24 de junio de 2011

Otoño en primavera ©


Hace un momento se han ido a sus respectivas casas. Es lo normal, los hijos se independizan, aprenden a vivir sin estar a la sombra de su madre, afrontarán problemas y contrariedades pero eso les hará madurar, responsabilizarse de su propia vida es necesario. No es que me haya entrado de pronto el tan cacareado síndrome del nido vacío; no es eso. Es la sensación de la disgregación, unos, por ley de vida (o eso dicen) porque llegan al final de la misma. Los  otros, porque tienen que vivir la suya.
Solo que todo tan seguido, sin tiempo para asumir, para sedimentar cada paso y saltar cada escollo, resulta inquietante. La soledad física nunca me ha asustado. La soledad interna, la del yo íntimo, esa especie de vacío que se aposenta en el fondo de la consciencia, es difícil de cubrir al menos tan rápidamente.
Cada día es igual al otro... y sólo yo tengo la posibilidad de cambiarlo. Tendría que haber tomado alguna que otra decisión para llenar mi tiempo en algo agradable, creativo, que por fuerza tenga que ser fuera de casa o me acostumbraré a estar, sin camino para volver a ser. Si ellos se hubiesen marchado cuando vivía mi esposo, cuando aún mi perrito estaba a mi lado tras la muerte de él, me sentiría algo mejor; necesaria para cuidarlo, acompañándonos mutuamente... Pero ahora no es posible. También se me fue.
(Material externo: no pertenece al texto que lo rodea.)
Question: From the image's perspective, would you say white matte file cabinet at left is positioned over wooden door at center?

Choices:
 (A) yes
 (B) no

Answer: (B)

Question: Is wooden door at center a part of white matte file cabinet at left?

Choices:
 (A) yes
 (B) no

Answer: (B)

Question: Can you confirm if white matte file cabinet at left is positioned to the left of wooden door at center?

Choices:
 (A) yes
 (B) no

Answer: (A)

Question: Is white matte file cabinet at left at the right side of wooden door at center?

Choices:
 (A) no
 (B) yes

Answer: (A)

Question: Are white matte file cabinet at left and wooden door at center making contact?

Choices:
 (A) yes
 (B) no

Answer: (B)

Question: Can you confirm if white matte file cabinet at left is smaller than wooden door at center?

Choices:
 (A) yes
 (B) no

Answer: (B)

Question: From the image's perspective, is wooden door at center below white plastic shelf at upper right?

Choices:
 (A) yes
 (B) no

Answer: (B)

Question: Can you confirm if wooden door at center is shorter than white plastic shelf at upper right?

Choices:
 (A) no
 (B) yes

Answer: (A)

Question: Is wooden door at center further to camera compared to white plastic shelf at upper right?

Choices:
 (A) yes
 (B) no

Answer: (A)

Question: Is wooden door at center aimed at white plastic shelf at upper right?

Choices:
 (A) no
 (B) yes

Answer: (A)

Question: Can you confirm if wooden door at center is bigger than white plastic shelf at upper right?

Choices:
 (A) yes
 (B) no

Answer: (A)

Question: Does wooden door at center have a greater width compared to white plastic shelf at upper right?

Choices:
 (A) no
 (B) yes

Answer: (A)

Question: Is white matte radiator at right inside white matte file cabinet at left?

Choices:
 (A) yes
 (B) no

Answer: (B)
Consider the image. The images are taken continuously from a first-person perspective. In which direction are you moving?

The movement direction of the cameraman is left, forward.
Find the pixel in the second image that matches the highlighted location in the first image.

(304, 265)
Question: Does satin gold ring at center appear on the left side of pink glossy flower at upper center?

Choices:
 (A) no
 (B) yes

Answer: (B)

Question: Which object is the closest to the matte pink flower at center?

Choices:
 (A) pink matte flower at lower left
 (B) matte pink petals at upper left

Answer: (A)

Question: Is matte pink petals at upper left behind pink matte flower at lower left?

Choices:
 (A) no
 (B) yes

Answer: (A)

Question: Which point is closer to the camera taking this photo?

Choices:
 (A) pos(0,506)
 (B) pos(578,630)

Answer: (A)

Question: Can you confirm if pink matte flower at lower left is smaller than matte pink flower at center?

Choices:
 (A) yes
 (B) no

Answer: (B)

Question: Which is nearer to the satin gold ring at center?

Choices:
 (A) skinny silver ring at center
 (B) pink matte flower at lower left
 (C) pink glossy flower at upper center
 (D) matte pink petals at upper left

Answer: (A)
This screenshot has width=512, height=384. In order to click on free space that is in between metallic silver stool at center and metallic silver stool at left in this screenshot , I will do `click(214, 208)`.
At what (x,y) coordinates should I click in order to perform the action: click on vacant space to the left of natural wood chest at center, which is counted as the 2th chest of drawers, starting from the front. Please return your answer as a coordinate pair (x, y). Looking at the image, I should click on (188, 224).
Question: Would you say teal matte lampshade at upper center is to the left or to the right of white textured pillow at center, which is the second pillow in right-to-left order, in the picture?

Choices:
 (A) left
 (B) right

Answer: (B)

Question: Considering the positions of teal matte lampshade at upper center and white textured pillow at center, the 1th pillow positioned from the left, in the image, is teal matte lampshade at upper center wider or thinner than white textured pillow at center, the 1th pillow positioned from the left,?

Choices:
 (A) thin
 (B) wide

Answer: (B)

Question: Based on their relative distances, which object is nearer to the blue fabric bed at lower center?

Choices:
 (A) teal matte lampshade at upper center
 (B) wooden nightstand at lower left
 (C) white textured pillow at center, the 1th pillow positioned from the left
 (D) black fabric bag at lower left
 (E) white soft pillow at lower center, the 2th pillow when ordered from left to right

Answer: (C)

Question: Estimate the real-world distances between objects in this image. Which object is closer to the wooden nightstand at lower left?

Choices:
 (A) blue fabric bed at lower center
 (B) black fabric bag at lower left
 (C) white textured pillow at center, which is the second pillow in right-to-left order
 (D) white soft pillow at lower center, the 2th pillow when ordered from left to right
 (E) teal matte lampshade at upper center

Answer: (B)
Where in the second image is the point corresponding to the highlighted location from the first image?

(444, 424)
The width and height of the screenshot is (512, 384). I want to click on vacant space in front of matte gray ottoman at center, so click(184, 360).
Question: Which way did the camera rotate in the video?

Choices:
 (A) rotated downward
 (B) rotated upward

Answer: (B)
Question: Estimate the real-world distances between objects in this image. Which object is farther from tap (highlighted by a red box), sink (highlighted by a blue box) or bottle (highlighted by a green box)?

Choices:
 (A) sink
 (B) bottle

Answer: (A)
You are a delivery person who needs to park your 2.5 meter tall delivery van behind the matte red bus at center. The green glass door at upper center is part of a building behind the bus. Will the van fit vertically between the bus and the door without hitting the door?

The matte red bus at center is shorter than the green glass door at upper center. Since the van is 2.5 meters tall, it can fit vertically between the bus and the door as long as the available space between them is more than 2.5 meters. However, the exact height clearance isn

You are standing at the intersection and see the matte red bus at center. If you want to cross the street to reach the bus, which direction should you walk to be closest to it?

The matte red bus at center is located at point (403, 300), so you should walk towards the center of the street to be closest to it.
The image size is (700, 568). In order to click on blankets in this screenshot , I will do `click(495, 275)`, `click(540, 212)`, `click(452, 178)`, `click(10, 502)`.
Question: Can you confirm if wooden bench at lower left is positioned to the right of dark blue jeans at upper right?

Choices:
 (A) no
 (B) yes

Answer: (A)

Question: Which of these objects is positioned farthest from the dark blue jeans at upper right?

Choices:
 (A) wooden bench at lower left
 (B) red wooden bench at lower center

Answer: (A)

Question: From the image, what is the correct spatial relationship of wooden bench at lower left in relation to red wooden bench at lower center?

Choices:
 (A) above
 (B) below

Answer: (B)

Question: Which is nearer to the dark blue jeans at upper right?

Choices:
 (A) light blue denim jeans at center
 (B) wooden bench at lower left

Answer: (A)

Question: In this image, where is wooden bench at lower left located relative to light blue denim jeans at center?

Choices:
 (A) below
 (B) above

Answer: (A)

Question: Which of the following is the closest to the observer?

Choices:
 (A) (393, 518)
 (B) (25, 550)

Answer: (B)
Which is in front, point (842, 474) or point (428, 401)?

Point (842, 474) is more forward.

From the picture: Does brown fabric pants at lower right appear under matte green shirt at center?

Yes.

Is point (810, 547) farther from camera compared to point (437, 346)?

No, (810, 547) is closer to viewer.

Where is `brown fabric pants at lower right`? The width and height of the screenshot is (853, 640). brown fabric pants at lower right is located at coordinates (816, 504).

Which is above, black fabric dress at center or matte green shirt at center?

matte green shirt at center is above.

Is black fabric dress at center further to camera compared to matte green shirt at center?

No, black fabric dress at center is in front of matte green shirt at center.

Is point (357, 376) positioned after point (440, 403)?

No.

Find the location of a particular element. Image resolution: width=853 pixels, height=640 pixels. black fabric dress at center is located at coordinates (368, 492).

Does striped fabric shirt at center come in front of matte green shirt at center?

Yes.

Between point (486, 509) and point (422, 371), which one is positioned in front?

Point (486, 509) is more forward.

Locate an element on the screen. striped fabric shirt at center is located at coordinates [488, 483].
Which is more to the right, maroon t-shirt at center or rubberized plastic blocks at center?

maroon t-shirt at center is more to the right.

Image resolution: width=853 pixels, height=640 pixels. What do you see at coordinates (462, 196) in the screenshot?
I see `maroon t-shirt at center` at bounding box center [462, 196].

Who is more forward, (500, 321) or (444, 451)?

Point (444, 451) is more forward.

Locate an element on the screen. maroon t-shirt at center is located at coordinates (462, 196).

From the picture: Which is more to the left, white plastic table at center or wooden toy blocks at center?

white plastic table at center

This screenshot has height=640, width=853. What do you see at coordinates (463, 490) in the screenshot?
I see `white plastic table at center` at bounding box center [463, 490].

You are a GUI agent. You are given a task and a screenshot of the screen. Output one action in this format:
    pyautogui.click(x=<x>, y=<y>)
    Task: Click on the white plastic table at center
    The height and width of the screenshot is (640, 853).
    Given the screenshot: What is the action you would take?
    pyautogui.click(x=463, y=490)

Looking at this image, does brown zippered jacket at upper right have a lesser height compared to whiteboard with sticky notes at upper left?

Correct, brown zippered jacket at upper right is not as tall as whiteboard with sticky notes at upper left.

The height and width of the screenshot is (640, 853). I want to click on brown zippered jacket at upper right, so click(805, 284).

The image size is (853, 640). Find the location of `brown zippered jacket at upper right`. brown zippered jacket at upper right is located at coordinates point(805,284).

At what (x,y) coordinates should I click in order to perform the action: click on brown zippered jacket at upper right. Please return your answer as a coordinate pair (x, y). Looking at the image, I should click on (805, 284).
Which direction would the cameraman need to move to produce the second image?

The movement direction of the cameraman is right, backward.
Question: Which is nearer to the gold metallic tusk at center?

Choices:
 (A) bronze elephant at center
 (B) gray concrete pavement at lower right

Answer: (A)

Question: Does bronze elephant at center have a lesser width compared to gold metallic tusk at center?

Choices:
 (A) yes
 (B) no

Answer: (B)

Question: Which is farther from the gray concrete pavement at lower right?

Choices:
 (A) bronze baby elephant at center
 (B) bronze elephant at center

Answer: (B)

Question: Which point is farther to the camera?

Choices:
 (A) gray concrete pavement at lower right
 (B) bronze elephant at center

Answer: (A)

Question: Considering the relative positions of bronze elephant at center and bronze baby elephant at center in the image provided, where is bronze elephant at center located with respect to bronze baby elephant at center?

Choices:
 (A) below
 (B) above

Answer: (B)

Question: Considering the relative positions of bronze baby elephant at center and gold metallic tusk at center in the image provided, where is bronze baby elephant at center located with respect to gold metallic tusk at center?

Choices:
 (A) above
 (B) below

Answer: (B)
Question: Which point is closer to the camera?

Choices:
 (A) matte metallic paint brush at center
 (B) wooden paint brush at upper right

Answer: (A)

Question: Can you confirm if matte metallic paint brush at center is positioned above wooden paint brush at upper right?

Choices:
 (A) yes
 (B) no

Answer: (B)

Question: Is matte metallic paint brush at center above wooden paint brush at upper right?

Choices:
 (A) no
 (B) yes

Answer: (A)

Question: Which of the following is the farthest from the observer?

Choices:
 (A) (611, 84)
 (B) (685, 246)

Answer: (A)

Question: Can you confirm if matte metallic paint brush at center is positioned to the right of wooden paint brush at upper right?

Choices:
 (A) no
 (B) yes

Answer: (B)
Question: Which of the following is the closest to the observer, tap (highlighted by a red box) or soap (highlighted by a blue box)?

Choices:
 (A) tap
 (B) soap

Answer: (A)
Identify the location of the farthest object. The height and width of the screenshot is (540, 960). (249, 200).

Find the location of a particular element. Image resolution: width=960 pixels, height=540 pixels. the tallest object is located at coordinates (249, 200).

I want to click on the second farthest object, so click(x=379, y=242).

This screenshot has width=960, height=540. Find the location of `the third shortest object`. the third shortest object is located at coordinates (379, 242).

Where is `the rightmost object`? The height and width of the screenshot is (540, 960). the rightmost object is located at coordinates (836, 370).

Pareciera que estuviera remedando el famoso tango, "también se me fue", como en  La Cumparsita, qué ironía; o cantando internamente Sus Ojos Se Cerraron... Cuántas veces interpreté para él esas canciones acompañada a la guitarra, o baladas tristes... Y mientras él se me iba, seguí cantándole aquellas canciones que ya eran cantares

¡Qué soledad la que me dejaste! No es comparable a ninguna otra. Me acostumbré a tu presencia, tantos años compartidos, y ahora, cuando se marchan los hijos, nos tocaba ser de nuevo novios, pasear y sonreír por cualquier cosa, compartir el silencio, la lectura o ver pasar a la gente mientras camina no se sabe hacia dónde... Todos hacia el mismo lugar al final. 
Espantamos la idea de que somos finitos y cuando toca el momento de partir o de sentir que alguien querido está a punto de marcharse hacia la eternidad o la nada, nos coge por sorpresa, nos parece increíble... Y es que no nos hemos preparado para ese trance: una pérdida vital que nos arranca también parte de nuestra existencia.